Looper has a terrific ending, with a wonderful closing line. When I manage to find the exact quote, I'll amend this post -- the foggy paraphrased version of it floating around in my head doesn't do it justice, and in the context of the film it's powerful stuff.
One of my favourite films of the year.
EDIT 11/14/2012
I posted the following on a movie website's forum back at the end of September, and wanted to include it here, slightly tweaked:
I think that any time-travel stories that have the time-travelling characters altering their timeline are inherently illogical, so you either accept the impossibility of the conceit to begin with, or you don't.

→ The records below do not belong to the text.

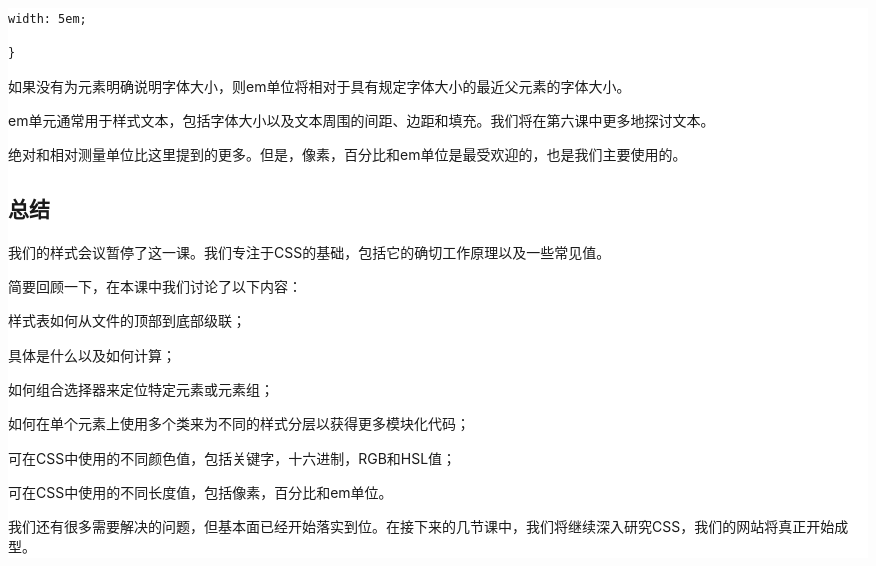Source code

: `width: 5em;`

`}`

如果没有为元素明确说明字体大小，则em单位将相对于具有规定字体大小的最近父元素的字体大小。

em单元通常用于样式文本，包括字体大小以及文本周围的间距、边距和填充。我们将在第六课中更多地探讨文本。

绝对和相对测量单位比这里提到的更多。但是，像素，百分比和em单位是最受欢迎的，也是我们主要使用的。

## 总结

我们的样式会议暂停了这一课。我们专注于CSS的基础，包括它的确切工作原理以及一些常见值。

简要回顾一下，在本课中我们讨论了以下内容：

样式表如何从文件的顶部到底部级联；

具体是什么以及如何计算；

如何组合选择器来定位特定元素或元素组；

如何在单个元素上使用多个类来为不同的样式分层以获得更多模块化代码；

可在CSS中使用的不同颜色值，包括关键字，十六进制，RGB和HSL值；

可在CSS中使用的不同长度值，包括像素，百分比和em单位。

我们还有很多需要解决的问题，但基本面已经开始落实到位。在接下来的几节课中，我们将继续深入研究CSS，我们的网站将真正开始成型。

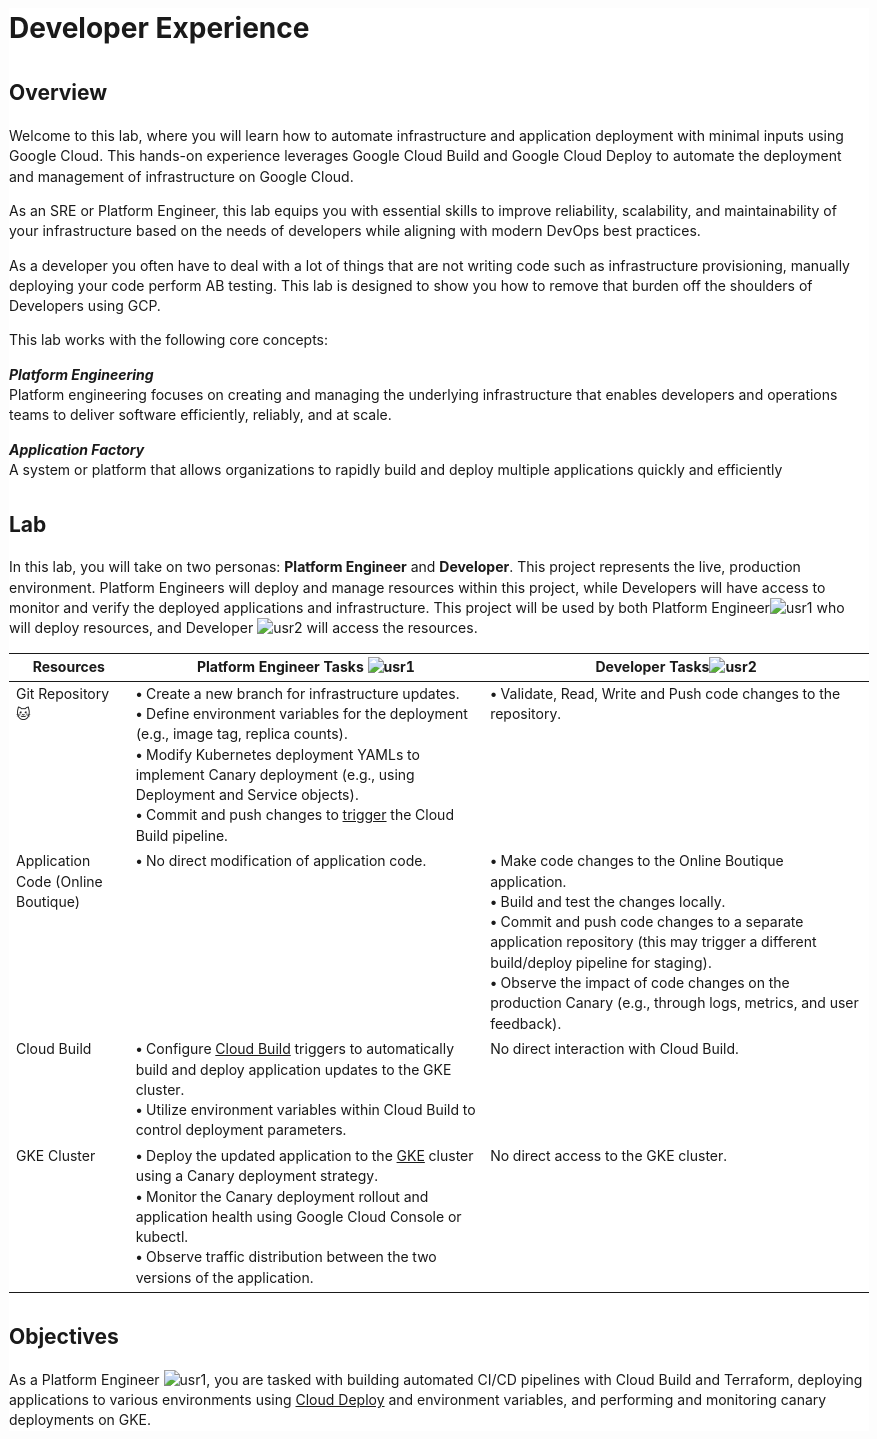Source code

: # Developer Experience

## Overview
Welcome to this lab, where you will learn how to automate infrastructure and application deployment with minimal inputs using Google Cloud. This hands-on experience leverages Google Cloud Build and Google Cloud Deploy to automate the deployment and management of infrastructure on Google Cloud.

As an SRE or Platform Engineer, this lab equips you with essential skills to improve reliability, scalability, and maintainability of your infrastructure based on the needs of developers while aligning with modern DevOps best practices.

As a developer you often have to deal with a lot of things that are not writing code such as infrastructure provisioning, manually deploying your code perform AB testing. This lab is designed to show you how to remove that burden off the shoulders of Developers using GCP. 

This lab works with the following core concepts:

***Platform Engineering***<br>
Platform engineering focuses on creating and managing the underlying infrastructure that enables developers and operations teams to deliver software efficiently, reliably, and at scale. 

***Application Factory***<br>
A system or platform that allows organizations to rapidly build and deploy multiple applications quickly and efficiently

## Lab
In this lab, you will take on two personas: <strong>Platform Engineer</strong> and <strong>Developer</strong>.
This project represents the live, production environment. Platform Engineers will deploy and manage resources within this project, while Developers will have access to monitor and verify the deployed applications and infrastructure.
This project will be used by both Platform Engineer![usr1](img/qwiklabs-icons1-small.drawio.png) who will deploy resources, and Developer ![usr2](img/qwiklabs-icons-2-small.drawio.png) will access the resources.


| <strong>Resources</strong>| <strong>Platform Engineer Tasks</strong> ![usr1](img/qwiklabs-icons1-small.drawio.png)| <strong>Developer Tasks</strong>![usr2](img/qwiklabs-icons-2-small.drawio.png)|
|--------| ----------------- | --------- |
| Git Repository 🐱|  **•** Create a new branch for infrastructure updates. <br> **•** Define environment variables for the deployment (e.g., image tag, replica counts). <br> **•** Modify Kubernetes deployment YAMLs to implement Canary deployment (e.g., using Deployment and Service objects). <br> **•** Commit and push changes to [trigger](https://cloud.google.com/build/docs/automating-builds/create-manage-triggers) the Cloud Build pipeline. | **•** Validate, Read, Write and Push code changes to the repository. |
|Application Code (Online Boutique) | **•** No direct modification of application code. | **•** Make code changes to the Online Boutique application. <br>**•** Build and test the changes locally. <br>**•** Commit and push code changes to a separate application repository (this may trigger a different build/deploy pipeline for staging).<br>**•** Observe the impact of code changes on the production Canary (e.g., through logs, metrics, and user feedback). |
| Cloud Build | **•** Configure [Cloud Build](https://cloud.google.com/build/docs/overview) triggers to automatically build and deploy application updates to the GKE cluster. <br>**•** Utilize environment variables within Cloud Build to control deployment parameters. |  No direct interaction with Cloud Build. | 
|GKE Cluster | **•**  Deploy the updated application to the [GKE](https://cloud.google.com/kubernetes-engine/docs/concepts/kubernetes-engine-overview) cluster using a Canary deployment strategy.<br>**•** Monitor the Canary deployment rollout and application health using Google Cloud Console or kubectl.<br>**•** Observe traffic distribution between the two versions of the application. |  No direct access to the GKE cluster. |



## Objectives

As a Platform Engineer ![usr1](img/qwiklabs-icons1-small.drawio.png), you are tasked with building automated CI/CD pipelines with Cloud Build and Terraform, deploying applications to various environments using [Cloud Deploy](https://cloud.google.com/deploy/docs/overview) and environment variables, and performing and monitoring canary deployments on GKE. 
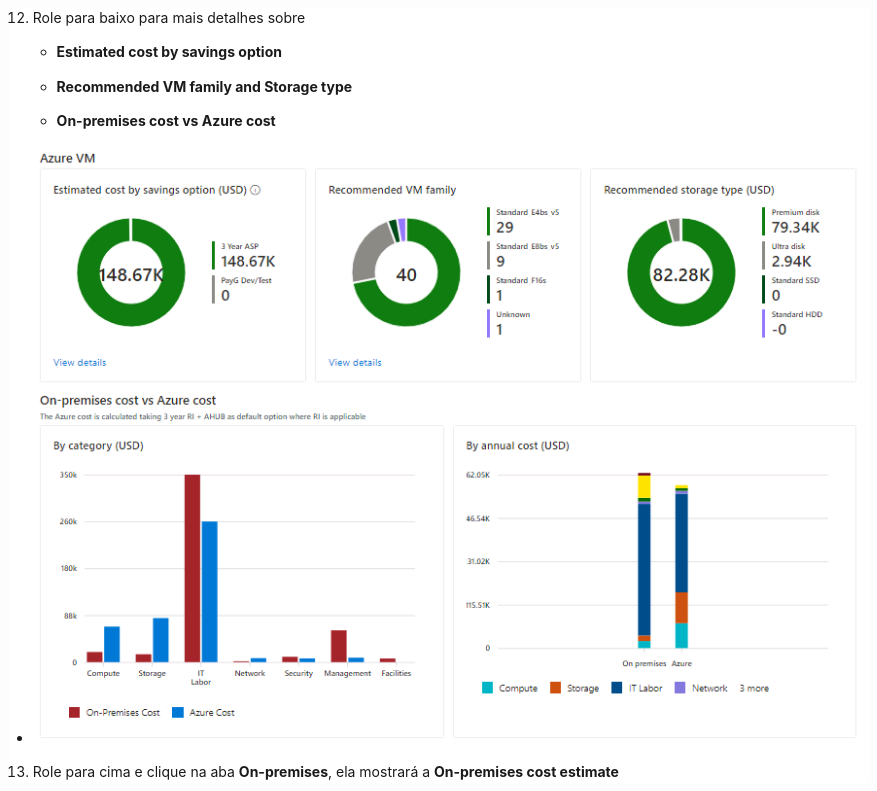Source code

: 12. Role para baixo para mais detalhes sobre

    - **Estimated cost by savings option**

    - **Recommended VM family and Storage type**

    - **On-premises cost vs Azure cost**

- ![](./media/image94.png)

13. Role para cima e clique na aba **On-premises**, ela mostrará a
    **On-premises cost estimate**
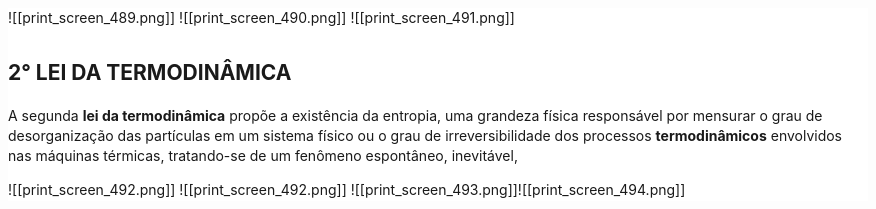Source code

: ![[print_screen_489.png]]
![[print_screen_490.png]]
![[print_screen_491.png]]
## 2° LEI DA TERMODINÂMICA

A segunda **lei da termodinâmica** propõe a existência da entropia, uma grandeza física responsável por mensurar o grau de desorganização das partículas em um sistema físico ou o grau de irreversibilidade dos processos **termodinâmicos** envolvidos nas máquinas térmicas, tratando-se de um fenômeno espontâneo, inevitável,

![[print_screen_492.png]]
![[print_screen_492.png]]
![[print_screen_493.png]]![[print_screen_494.png]]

Timecrimes, The Terminator, and Harry Potter and the Prisoner of Azkaban are films where the timeline isn't altered. Instead, the audience sees how the travel fits into those events that already occurred, but in a way that they weren't initially privy to. Both the travellers and the audience see the previous events from this new perspective.
Terminator 2 alters the timeline, and creates that paradoxical loop of altering it in such a way that prevents it from having been altered in the first place. If the T-800 prevents Skynet from existing, he prevents his own existence, and thus can never come back to prevent Skynet, which in turn allows his existence, which allows him to then come back and prevent Skynet...it's a real 'loop', a little pocket that is like a never-ending binary switch between two outcomes.
Looper's internal rules seem to be that when a timeline is altered you're in a new universe entirely, except that scenario should make it so that base-timeline Old Joe is unaffected by whatever happens to Joe in this new timeline when changes occur. Joe killing himself in the new timeline should have no effect on Old Joe.
But, that's not what happens. Instead we get a strange combination of that and the Terminator 2 paradox: Old Joe could never have come back if he never existed, but if he never comes back he doesn't create the circumstances for Joe to kill himself, so Old Joe exists, and then comes back...creating another never-ending binary switch loop.
Either the time travel actually works like a shift of the travelling character into another universe (which strictly speaking isn't really time travel any more, and is the conceit of Source Code), or it doesn't.
What does it say then that, as is the case with Terminator 2, I cared not at all about this "lapse" in logic, and think that Looper is one of the best films I've seen all year?
Only that I buy into the conceit, illogical as it is, especially with how well the film is made.